Maybe Don't Buy Disco Elysium on PS5 at Launch Hands On 1

Update: Since the publication of this article, Disco Elysium: The Final Cut has taken a small patch that fixes many of the frame rate issues detailed below. Following a quick bit of testing, we have found there to still be dips here and there, but they're not nearly as egregious following the update. However, the fix does not address the clunky interaction prompts as well as the minor bugs and glitches.

The original text follows.


Original article: It was stated that Disco Elysium: The Final Cut would support 60 frames-per-second on PlayStation 5. However, that is absolutely not the case at launch. The much anticipated isometric RPG has launched on Sony platforms with a number of minor issues, all of which add up to make a fairly unsatisfying experience. It's frustrating because we can see some of the charm and quality seeping through the cracks that its PC userbase has talked up for the past year, to the point where we think what developer ZA/UM has in its hands will eventually be considered one of the PS5's best in its early years. But we're not playing that game on day one. What we are playing feels like a buggy and unresponsive chore.

It's the frame rate that really gets under our skin. The target of 60fps may be reached when you leave the game to idle, but then you're not going to make any progress whatsoever. Serious chugging is a common occurrence whenever you transition between environments and simply navigating the outdoors can lead to frame rate drops all too often. It ruins the sense of exploration for us since we're fighting to keep the game in check technical wise just as much as we are conversing with the town locals. Some may be able to put up with it, but we didn't expect Disco Elysium: The Final Cut to run like a slideshow. It leaves a disappointing first impression that is only extrapolated by poor interaction prompts.

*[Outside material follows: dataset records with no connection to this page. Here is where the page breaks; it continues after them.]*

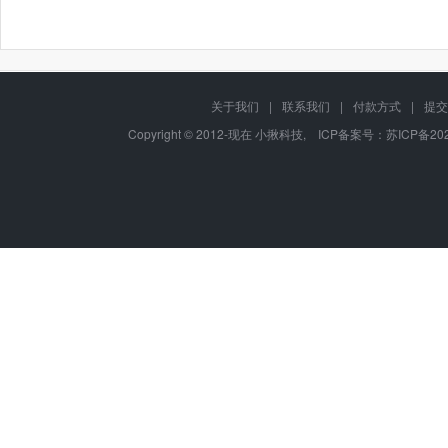
关于我们
|
联系我们
|
付款方式
|
提交
Copyright © 2012-现在 小揪科技, ICP备案号：
苏ICP备202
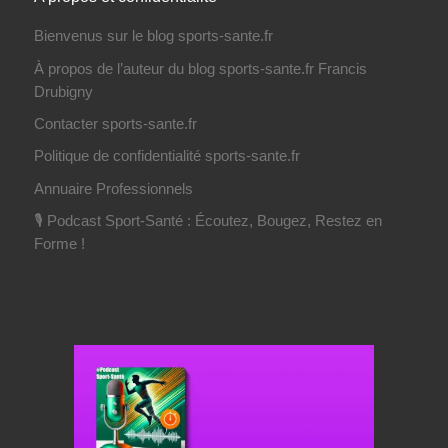
Bienvenus sur le blog sports-sante.fr
À propos de l’auteur du blog sports-sante.fr Francis
Drubigny
Contacter sports-sante.fr
Politique de confidentialité sports-sante.fr
Annuaire Professionnels
🎙️ Podcast Sport-Santé : Écoutez, Bougez, Restez en
Forme !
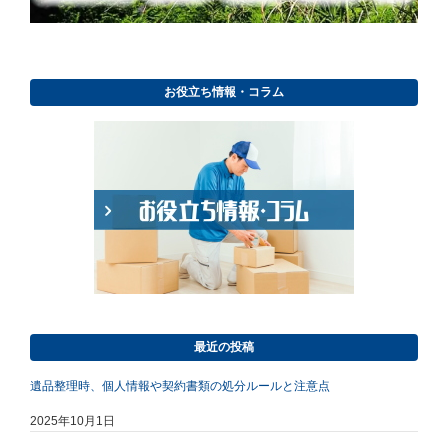
お役立ち情報・コラム
最近の投稿
遺品整理時、個人情報や契約書類の処分ルールと注意点
2025年10月1日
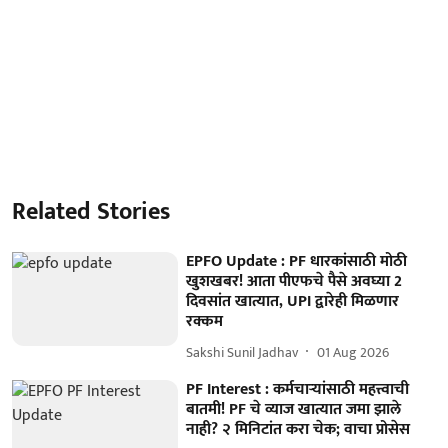
Related Stories
EPFO Update : PF धारकांसाठी मोठी
खुशखबर! आता पीएफचे पैसे अवघ्या 2
दिवसांत खात्यात, UPI द्वारेही मिळणार
रक्कम
Sakshi Sunil Jadhav
01 Aug 2026
PF Interest : कर्मचाऱ्यांसाठी महत्त्वाची
बातमी! PF चे व्याज खात्यात जमा झाले
नाही? २ मिनिटांत करा चेक; वाचा प्रोसेस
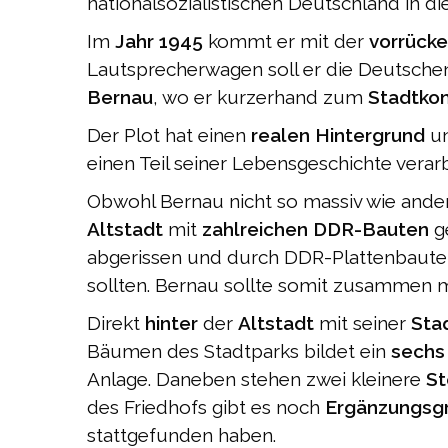
nationalsozialistischen Deutschland in d
Im
Jahr 1945
kommt er mit der
vorrück
Lautsprecherwagen soll er die Deutsche
Bernau
, wo er kurzerhand zum
Stadtk
Der Plot hat einen
realen Hintergrund
un
einen Teil seiner Lebensgeschichte verar
Obwohl Bernau nicht so massiv wie ander
Altstadt
mit
zahlreichen DDR-Bauten
ge
abgerissen und durch DDR-Plattenbauten 
sollten. Bernau sollte somit zusammen m
Direkt
hinter
der
Altstadt
mit seiner
Sta
Bäumen des Stadtparks bildet ein
sechs
Anlage. Daneben stehen zwei kleinere
St
des Friedhofs gibt es noch
Ergänzungsg
stattgefunden haben.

Maybe Don't Buy Disco Elysium on PS5 at Launch Hands On 2

The game uses the right thumbstick on the PS5 DualSense controller to highlight objects within every environment you can interact with. You then need to confirm that interaction by pressing X, except main character Harry only seems to follow your orders roughly half the time. It's a very fiddly system where you need to line your character up perfectly with where the game wants you to stand in order to trigger the prompt. If you are stood slightly to the side, the interaction won't take place. In just a few hours of playtime, we very regularly found ourselves needlessly adjusting positions to fit what the title demands. It's a tedious action that doesn't lend itself particularly well to a controller.

And then there's the odd glitch here and there that pulls control away from you. One example would be where we simply lost the ability to select a dialogue option for a couple of minutes. Every other menu in the game could be accessed and even scrolled through, but return to the actual game and no dice. We then suddenly regained control and were allowed to progress — we had pressed every button on the controller multiple times by this point so we're not sure what triggered this bug or how it was resolved.

Maybe Don't Buy Disco Elysium on PS5 at Launch Hands On 3

As alluded to earlier, however, the entire situation is annoying because we can see glimpses of what those who played the base game on PC have been chatting about in the time since launch. Top-notch writing keeps discussions engaging and the breadth of dialogue options placed at your fingertips really is quite something. It puts the typical RPGs you've come to know on consoles to absolute shame. The narrative itself hasn't quite grabbed us just yet, but then we are only a few hours in. Should it pick up in our next play session, we'll start to see why the game is rated so highly for its story.

It's a little heartbreaking to see Disco Elysium: The Final Cut launch in such a state on PS5. There's something special here and we're eager to do the work and uncover it, but we'll have to do so with a very poor frame rate, silly interaction prompts, and a small handful of bugs. There's an excellent game here, somewhere — it just isn't that at launch.